EXCERPT:
◇ ◇ ◇ ◇ ◇
Genome-wide Association Studies

BioAI Systems Lab develops computational and statistical methods for large genome-wide association studies (GWAS), with a particular focus on complex traits that cannot be explained well by single-marker analyses alone. We study how to identify informative combinations of genetic variants, how to model associations across multiple diseases, and how to extract biological signal from large and heterogeneous genomic datasets.

High-throughput SNP genotyping and large public datasets have made it possible to investigate genotype-phenotype relationships at an unprecedented scale. At the same time, these data introduce major computational and statistical challenges. Interaction effects are often weak, the search space grows explosively as higher-order SNP combinations are considered, and different diseases may share overlapping genetic architectures. Our work addresses these issues through Bayesian modeling, clustering, summary-statistics methods, and high-performance computing.
◇ ◇ ◇ ◇ ◇
SUPPLIED DATA:
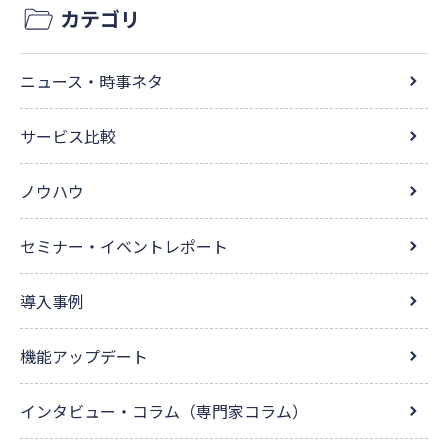
カテゴリ
ニュース・時事ネタ
サービス比較
ノウハウ
セミナー・イベントレポート
導入事例
機能アップデート
インタビュー・コラム（専門家コラム）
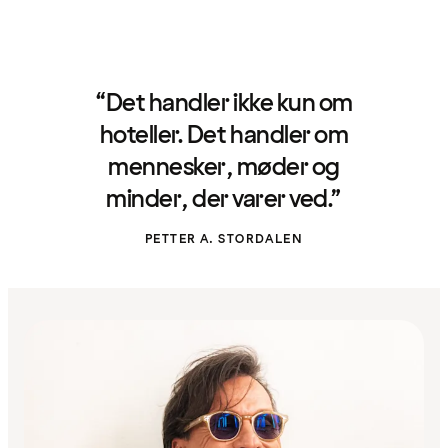
“Det handler ikke kun om
hoteller. Det handler om
mennesker, møder og
minder, der varer ved.”
PETTER A. STORDALEN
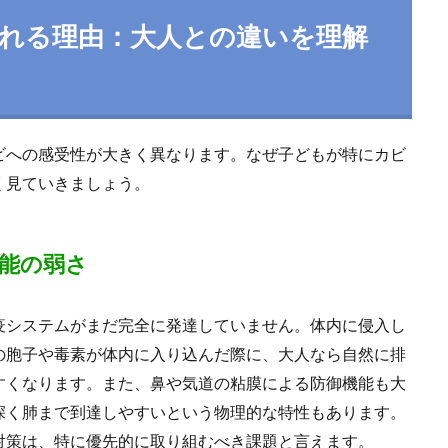
れる理由：大人との違いを理解
ビへの感受性が大きく異なります。なぜ子どもが特にカビ
く見ていきましょう。
能の弱さ
疫システムがまだ完全に発達していません。体内に侵入し
の胞子や毒素が体内に入り込んだ際に、大人なら自然に排
すくなります。また、鼻や気道の粘膜による防御機能も大
深く肺まで到達しやすいという物理的な特性もあります。
対策は、特に優先的に取り組むべき課題と言えます。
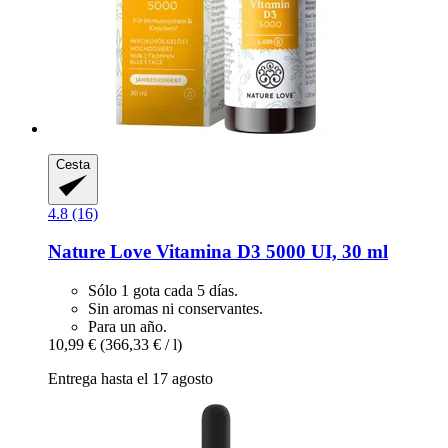
Cesta
4.8 (16)
Nature Love
Vitamina D3 5000 UI, 30 ml
Sólo 1 gota cada 5 días.
Sin aromas ni conservantes.
Para un año.
10,99 €
(366,33 € / l)
Entrega hasta el 17 agosto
◇ ◇ ◇ ◇ ◇
PROBLEM SET:
• A. Please copy the passage from the genome-wide association studies text above that opens with the words containing "High-throughput SNP genotyping" and closes with "and high-performance computing.", word for word.
• B. According to the genome-wide association studies text, through which four approaches does BioAI Systems Lab address the computational and statistical challenges of GWAS data?

COMPLETED EXERCISE:
• A.
High-throughput SNP genotyping and large public datasets have made it possible to investigate genotype-phenotype relationships at an unprecedented scale. At the same time, these data introduce major computational and statistical challenges. Interaction effects are often weak, the search space grows explosively as higher-order SNP combinations are considered, and different diseases may share overlapping genetic architectures. Our work addresses these issues through Bayesian modeling, clustering, summary-statistics methods, and high-performance computing.

• B. Bayesian modeling, clustering, summary-statistics methods, and high-performance computing.